Data items:
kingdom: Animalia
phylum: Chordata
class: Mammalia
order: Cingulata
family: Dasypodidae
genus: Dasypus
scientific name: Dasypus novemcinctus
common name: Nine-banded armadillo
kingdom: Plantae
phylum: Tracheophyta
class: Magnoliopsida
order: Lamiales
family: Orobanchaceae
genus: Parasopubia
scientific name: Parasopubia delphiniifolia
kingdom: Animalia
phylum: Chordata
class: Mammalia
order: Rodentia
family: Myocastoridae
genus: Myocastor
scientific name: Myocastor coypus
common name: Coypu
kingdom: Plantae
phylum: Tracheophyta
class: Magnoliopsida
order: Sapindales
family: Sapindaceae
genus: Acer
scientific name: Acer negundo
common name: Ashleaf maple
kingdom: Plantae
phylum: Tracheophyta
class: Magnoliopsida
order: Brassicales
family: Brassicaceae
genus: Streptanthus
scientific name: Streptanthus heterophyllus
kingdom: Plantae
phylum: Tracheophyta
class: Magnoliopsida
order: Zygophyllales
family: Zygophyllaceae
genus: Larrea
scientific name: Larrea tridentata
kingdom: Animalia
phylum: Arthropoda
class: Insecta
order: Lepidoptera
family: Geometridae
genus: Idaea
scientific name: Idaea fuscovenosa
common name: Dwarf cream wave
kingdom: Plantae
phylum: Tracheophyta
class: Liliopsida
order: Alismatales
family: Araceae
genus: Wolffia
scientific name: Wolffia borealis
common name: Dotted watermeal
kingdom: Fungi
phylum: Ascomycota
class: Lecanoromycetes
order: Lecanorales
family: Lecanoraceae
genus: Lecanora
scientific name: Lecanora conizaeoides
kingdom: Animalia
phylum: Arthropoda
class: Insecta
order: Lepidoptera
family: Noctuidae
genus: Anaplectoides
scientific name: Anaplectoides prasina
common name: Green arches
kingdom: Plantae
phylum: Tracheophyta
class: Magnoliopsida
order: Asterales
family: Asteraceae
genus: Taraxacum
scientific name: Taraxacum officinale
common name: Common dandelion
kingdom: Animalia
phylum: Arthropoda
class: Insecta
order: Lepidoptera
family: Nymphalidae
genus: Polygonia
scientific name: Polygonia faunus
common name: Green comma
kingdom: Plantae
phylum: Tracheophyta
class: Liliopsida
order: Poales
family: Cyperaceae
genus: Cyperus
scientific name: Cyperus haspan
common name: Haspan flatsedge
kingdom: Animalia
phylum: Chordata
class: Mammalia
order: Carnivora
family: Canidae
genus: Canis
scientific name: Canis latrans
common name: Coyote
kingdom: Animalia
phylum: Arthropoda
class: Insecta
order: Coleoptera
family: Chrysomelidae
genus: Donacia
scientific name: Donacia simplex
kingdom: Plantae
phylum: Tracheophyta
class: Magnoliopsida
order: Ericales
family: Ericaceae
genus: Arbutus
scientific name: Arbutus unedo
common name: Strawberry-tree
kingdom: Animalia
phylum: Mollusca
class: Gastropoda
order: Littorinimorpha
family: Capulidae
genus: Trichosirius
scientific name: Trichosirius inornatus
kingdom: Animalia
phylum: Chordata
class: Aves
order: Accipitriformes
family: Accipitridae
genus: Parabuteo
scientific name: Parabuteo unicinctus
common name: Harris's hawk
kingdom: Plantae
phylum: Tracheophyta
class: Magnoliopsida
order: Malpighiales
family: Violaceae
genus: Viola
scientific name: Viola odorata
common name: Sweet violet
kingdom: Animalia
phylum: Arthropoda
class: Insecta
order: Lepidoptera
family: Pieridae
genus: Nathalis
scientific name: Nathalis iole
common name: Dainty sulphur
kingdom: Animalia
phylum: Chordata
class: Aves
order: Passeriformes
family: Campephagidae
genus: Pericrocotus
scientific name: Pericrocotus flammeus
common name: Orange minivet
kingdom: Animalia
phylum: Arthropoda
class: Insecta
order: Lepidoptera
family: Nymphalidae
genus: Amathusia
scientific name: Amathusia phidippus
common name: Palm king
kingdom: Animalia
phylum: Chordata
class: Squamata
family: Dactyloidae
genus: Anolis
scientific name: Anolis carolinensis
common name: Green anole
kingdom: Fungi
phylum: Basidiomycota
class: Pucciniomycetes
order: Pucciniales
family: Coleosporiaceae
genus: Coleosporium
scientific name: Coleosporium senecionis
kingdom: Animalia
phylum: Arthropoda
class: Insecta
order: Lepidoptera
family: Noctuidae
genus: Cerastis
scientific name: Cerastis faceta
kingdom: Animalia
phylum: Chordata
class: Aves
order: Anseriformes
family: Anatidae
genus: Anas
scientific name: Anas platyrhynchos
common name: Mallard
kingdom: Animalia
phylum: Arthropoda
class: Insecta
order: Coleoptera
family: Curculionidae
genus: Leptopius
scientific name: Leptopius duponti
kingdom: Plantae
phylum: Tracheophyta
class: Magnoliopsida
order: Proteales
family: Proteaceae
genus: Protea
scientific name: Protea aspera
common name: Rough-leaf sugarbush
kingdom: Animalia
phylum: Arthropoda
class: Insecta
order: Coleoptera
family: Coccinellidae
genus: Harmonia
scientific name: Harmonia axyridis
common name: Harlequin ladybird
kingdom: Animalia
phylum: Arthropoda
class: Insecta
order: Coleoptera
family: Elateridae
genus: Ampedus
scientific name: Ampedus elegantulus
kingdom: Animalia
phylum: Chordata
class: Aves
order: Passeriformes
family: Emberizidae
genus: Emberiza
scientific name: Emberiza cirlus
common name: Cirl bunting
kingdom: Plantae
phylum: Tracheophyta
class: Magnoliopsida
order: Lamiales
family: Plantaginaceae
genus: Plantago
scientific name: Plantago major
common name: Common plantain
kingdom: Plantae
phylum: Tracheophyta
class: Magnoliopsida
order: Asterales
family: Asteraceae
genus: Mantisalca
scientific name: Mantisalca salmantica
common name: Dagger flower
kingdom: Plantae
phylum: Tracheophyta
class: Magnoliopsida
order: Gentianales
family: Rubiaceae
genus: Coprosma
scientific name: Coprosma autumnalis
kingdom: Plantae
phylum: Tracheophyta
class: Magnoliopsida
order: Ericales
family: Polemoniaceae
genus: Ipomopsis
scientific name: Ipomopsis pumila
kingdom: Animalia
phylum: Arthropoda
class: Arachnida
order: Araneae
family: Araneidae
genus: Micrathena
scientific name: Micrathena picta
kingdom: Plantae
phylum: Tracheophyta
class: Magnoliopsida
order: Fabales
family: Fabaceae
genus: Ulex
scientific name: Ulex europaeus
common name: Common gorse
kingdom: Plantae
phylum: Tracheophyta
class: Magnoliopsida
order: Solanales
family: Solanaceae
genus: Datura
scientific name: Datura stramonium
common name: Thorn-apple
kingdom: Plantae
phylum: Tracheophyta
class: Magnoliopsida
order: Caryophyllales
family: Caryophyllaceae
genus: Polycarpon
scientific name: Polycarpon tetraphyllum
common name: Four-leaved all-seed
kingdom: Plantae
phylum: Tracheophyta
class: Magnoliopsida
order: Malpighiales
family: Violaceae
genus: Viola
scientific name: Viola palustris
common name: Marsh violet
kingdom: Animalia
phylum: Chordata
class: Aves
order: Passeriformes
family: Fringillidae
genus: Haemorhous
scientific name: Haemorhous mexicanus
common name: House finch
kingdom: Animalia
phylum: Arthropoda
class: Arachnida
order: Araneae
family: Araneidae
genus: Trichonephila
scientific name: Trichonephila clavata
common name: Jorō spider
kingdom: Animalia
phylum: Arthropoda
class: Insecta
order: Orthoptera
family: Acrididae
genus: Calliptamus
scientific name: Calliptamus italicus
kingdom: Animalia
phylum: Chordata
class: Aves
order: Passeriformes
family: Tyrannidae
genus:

GOAL:
Convert these lines into a numbered list, dropping any blank lines. Include every line of the data.

PROBLEM SOLUTION:
1. kingdom: Animalia
2. phylum: Chordata
3. class: Mammalia
4. order: Cingulata
5. family: Dasypodidae
6. genus: Dasypus
7. scientific name: Dasypus novemcinctus
8. common name: Nine-banded armadillo
9. kingdom: Plantae
10. phylum: Tracheophyta
11. class: Magnoliopsida
12. order: Lamiales
13. family: Orobanchaceae
14. genus: Parasopubia
15. scientific name: Parasopubia delphiniifolia
16. kingdom: Animalia
17. phylum: Chordata
18. class: Mammalia
19. order: Rodentia
20. family: Myocastoridae
21. genus: Myocastor
22. scientific name: Myocastor coypus
23. common name: Coypu
24. kingdom: Plantae
25. phylum: Tracheophyta
26. class: Magnoliopsida
27. order: Sapindales
28. family: Sapindaceae
29. genus: Acer
30. scientific name: Acer negundo
31. common name: Ashleaf maple
32. kingdom: Plantae
33. phylum: Tracheophyta
34. class: Magnoliopsida
35. order: Brassicales
36. family: Brassicaceae
37. genus: Streptanthus
38. scientific name: Streptanthus heterophyllus
39. kingdom: Plantae
40. phylum: Tracheophyta
41. class: Magnoliopsida
42. order: Zygophyllales
43. family: Zygophyllaceae
44. genus: Larrea
45. scientific name: Larrea tridentata
46. kingdom: Animalia
47. phylum: Arthropoda
48. class: Insecta
49. order: Lepidoptera
50. family: Geometridae
51. genus: Idaea
52. scientific name: Idaea fuscovenosa
53. common name: Dwarf cream wave
54. kingdom: Plantae
55. phylum: Tracheophyta
56. class: Liliopsida
57. order: Alismatales
58. family: Araceae
59. genus: Wolffia
60. scientific name: Wolffia borealis
61. common name: Dotted watermeal
62. kingdom: Fungi
63. phylum: Ascomycota
64. class: Lecanoromycetes
65. order: Lecanorales
66. family: Lecanoraceae
67. genus: Lecanora
68. scientific name: Lecanora conizaeoides
69. kingdom: Animalia
70. phylum: Arthropoda
71. class: Insecta
72. order: Lepidoptera
73. family: Noctuidae
74. genus: Anaplectoides
75. scientific name: Anaplectoides prasina
76. common name: Green arches
77. kingdom: Plantae
78. phylum: Tracheophyta
79. class: Magnoliopsida
80. order: Asterales
81. family: Asteraceae
82. genus: Taraxacum
83. scientific name: Taraxacum officinale
84. common name: Common dandelion
85. kingdom: Animalia
86. phylum: Arthropoda
87. class: Insecta
88. order: Lepidoptera
89. family: Nymphalidae
90. genus: Polygonia
91. scientific name: Polygonia faunus
92. common name: Green comma
93. kingdom: Plantae
94. phylum: Tracheophyta
95. class: Liliopsida
96. order: Poales
97. family: Cyperaceae
98. genus: Cyperus
99. scientific name: Cyperus haspan
100. common name: Haspan flatsedge
101. kingdom: Animalia
102. phylum: Chordata
103. class: Mammalia
104. order: Carnivora
105. family: Canidae
106. genus: Canis
107. scientific name: Canis latrans
108. common name: Coyote
109. kingdom: Animalia
110. phylum: Arthropoda
111. class: Insecta
112. order: Coleoptera
113. family: Chrysomelidae
114. genus: Donacia
115. scientific name: Donacia simplex
116. kingdom: Plantae
117. phylum: Tracheophyta
118. class: Magnoliopsida
119. order: Ericales
120. family: Ericaceae
121. genus: Arbutus
122. scientific name: Arbutus unedo
123. common name: Strawberry-tree
124. kingdom: Animalia
125. phylum: Mollusca
126. class: Gastropoda
127. order: Littorinimorpha
128. family: Capulidae
129. genus: Trichosirius
130. scientific name: Trichosirius inornatus
131. kingdom: Animalia
132. phylum: Chordata
133. class: Aves
134. order: Accipitriformes
135. family: Accipitridae
136. genus: Parabuteo
137. scientific name: Parabuteo unicinctus
138. common name: Harris's hawk
139. kingdom: Plantae
140. phylum: Tracheophyta
141. class: Magnoliopsida
142. order: Malpighiales
143. family: Violaceae
144. genus: Viola
145. scientific name: Viola odorata
146. common name: Sweet violet
147. kingdom: Animalia
148. phylum: Arthropoda
149. class: Insecta
150. order: Lepidoptera
151. family: Pieridae
152. genus: Nathalis
153. scientific name: Nathalis iole
154. common name: Dainty sulphur
155. kingdom: Animalia
156. phylum: Chordata
157. class: Aves
158. order: Passeriformes
159. family: Campephagidae
160. genus: Pericrocotus
161. scientific name: Pericrocotus flammeus
162. common name: Orange minivet
163. kingdom: Animalia
164. phylum: Arthropoda
165. class: Insecta
166. order: Lepidoptera
167. family: Nymphalidae
168. genus: Amathusia
169. scientific name: Amathusia phidippus
170. common name: Palm king
171. kingdom: Animalia
172. phylum: Chordata
173. class: Squamata
174. family: Dactyloidae
175. genus: Anolis
176. scientific name: Anolis carolinensis
177. common name: Green anole
178. kingdom: Fungi
179. phylum: Basidiomycota
180. class: Pucciniomycetes
181. order: Pucciniales
182. family: Coleosporiaceae
183. genus: Coleosporium
184. scientific name: Coleosporium senecionis
185. kingdom: Animalia
186. phylum: Arthropoda
187. class: Insecta
188. order: Lepidoptera
189. family: Noctuidae
190. genus: Cerastis
191. scientific name: Cerastis faceta
192. kingdom: Animalia
193. phylum: Chordata
194. class: Aves
195. order: Anseriformes
196. family: Anatidae
197. genus: Anas
198. scientific name: Anas platyrhynchos
199. common name: Mallard
200. kingdom: Animalia
201. phylum: Arthropoda
202. class: Insecta
203. order: Coleoptera
204. family: Curculionidae
205. genus: Leptopius
206. scientific name: Leptopius duponti
207. kingdom: Plantae
208. phylum: Tracheophyta
209. class: Magnoliopsida
210. order: Proteales
211. family: Proteaceae
212. genus: Protea
213. scientific name: Protea aspera
214. common name: Rough-leaf sugarbush
215. kingdom: Animalia
216. phylum: Arthropoda
217. class: Insecta
218. order: Coleoptera
219. family: Coccinellidae
220. genus: Harmonia
221. scientific name: Harmonia axyridis
222. common name: Harlequin ladybird
223. kingdom: Animalia
224. phylum: Arthropoda
225. class: Insecta
226. order: Coleoptera
227. family: Elateridae
228. genus: Ampedus
229. scientific name: Ampedus elegantulus
230. kingdom: Animalia
231. phylum: Chordata
232. class: Aves
233. order: Passeriformes
234. family: Emberizidae
235. genus: Emberiza
236. scientific name: Emberiza cirlus
237. common name: Cirl bunting
238. kingdom: Plantae
239. phylum: Tracheophyta
240. class: Magnoliopsida
241. order: Lamiales
242. family: Plantaginaceae
243. genus: Plantago
244. scientific name: Plantago major
245. common name: Common plantain
246. kingdom: Plantae
247. phylum: Tracheophyta
248. class: Magnoliopsida
249. order: Asterales
250. family: Asteraceae
251. genus: Mantisalca
252. scientific name: Mantisalca salmantica
253. common name: Dagger flower
254. kingdom: Plantae
255. phylum: Tracheophyta
256. class: Magnoliopsida
257. order: Gentianales
258. family: Rubiaceae
259. genus: Coprosma
260. scientific name: Coprosma autumnalis
261. kingdom: Plantae
262. phylum: Tracheophyta
263. class: Magnoliopsida
264. order: Ericales
265. family: Polemoniaceae
266. genus: Ipomopsis
267. scientific name: Ipomopsis pumila
268. kingdom: Animalia
269. phylum: Arthropoda
270. class: Arachnida
271. order: Araneae
272. family: Araneidae
273. genus: Micrathena
274. scientific name: Micrathena picta
275. kingdom: Plantae
276. phylum: Tracheophyta
277. class: Magnoliopsida
278. order: Fabales
279. family: Fabaceae
280. genus: Ulex
281. scientific name: Ulex europaeus
282. common name: Common gorse
283. kingdom: Plantae
284. phylum: Tracheophyta
285. class: Magnoliopsida
286. order: Solanales
287. family: Solanaceae
288. genus: Datura
289. scientific name: Datura stramonium
290. common name: Thorn-apple
291. kingdom: Plantae
292. phylum: Tracheophyta
293. class: Magnoliopsida
294. order: Caryophyllales
295. family: Caryophyllaceae
296. genus: Polycarpon
297. scientific name: Polycarpon tetraphyllum
298. common name: Four-leaved all-seed
299. kingdom: Plantae
300. phylum: Tracheophyta
301. class: Magnoliopsida
302. order: Malpighiales
303. family: Violaceae
304. genus: Viola
305. scientific name: Viola palustris
306. common name: Marsh violet
307. kingdom: Animalia
308. phylum: Chordata
309. class: Aves
310. order: Passeriformes
311. family: Fringillidae
312. genus: Haemorhous
313. scientific name: Haemorhous mexicanus
314. common name: House finch
315. kingdom: Animalia
316. phylum: Arthropoda
317. class: Arachnida
318. order: Araneae
319. family: Araneidae
320. genus: Trichonephila
321. scientific name: Trichonephila clavata
322. common name: Jorō spider
323. kingdom: Animalia
324. phylum: Arthropoda
325. class: Insecta
326. order: Orthoptera
327. family: Acrididae
328. genus: Calliptamus
329. scientific name: Calliptamus italicus
330. kingdom: Animalia
331. phylum: Chordata
332. class: Aves
333. order: Passeriformes
334. family: Tyrannidae
335. genus:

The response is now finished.